» JOB ITEM: Copy the text of each row below word for word, leaving out the pictures.

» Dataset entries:
▼
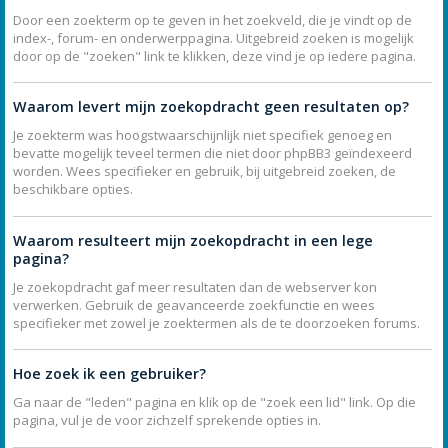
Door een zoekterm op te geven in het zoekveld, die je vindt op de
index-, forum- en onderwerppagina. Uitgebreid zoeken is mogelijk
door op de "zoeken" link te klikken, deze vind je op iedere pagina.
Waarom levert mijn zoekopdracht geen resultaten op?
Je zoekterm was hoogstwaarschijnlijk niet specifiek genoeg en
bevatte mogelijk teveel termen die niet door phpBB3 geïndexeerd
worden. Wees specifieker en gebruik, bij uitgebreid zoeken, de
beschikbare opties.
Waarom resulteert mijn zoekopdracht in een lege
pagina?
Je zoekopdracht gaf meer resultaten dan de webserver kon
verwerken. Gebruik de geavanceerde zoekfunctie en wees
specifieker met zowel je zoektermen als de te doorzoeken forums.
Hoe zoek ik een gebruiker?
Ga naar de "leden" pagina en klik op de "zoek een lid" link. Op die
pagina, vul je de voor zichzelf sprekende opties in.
▲
» EXERCISE SOLUTION:
Door een zoekterm op te geven in het zoekveld, die je vindt op de
index-, forum- en onderwerppagina. Uitgebreid zoeken is mogelijk
door op de "zoeken" link te klikken, deze vind je op iedere pagina.
Waarom levert mijn zoekopdracht geen resultaten op?
Je zoekterm was hoogstwaarschijnlijk niet specifiek genoeg en
bevatte mogelijk teveel termen die niet door phpBB3 geïndexeerd
worden. Wees specifieker en gebruik, bij uitgebreid zoeken, de
beschikbare opties.
Waarom resulteert mijn zoekopdracht in een lege
pagina?
Je zoekopdracht gaf meer resultaten dan de webserver kon
verwerken. Gebruik de geavanceerde zoekfunctie en wees
specifieker met zowel je zoektermen als de te doorzoeken forums.
Hoe zoek ik een gebruiker?
Ga naar de "leden" pagina en klik op de "zoek een lid" link. Op die
pagina, vul je de voor zichzelf sprekende opties in.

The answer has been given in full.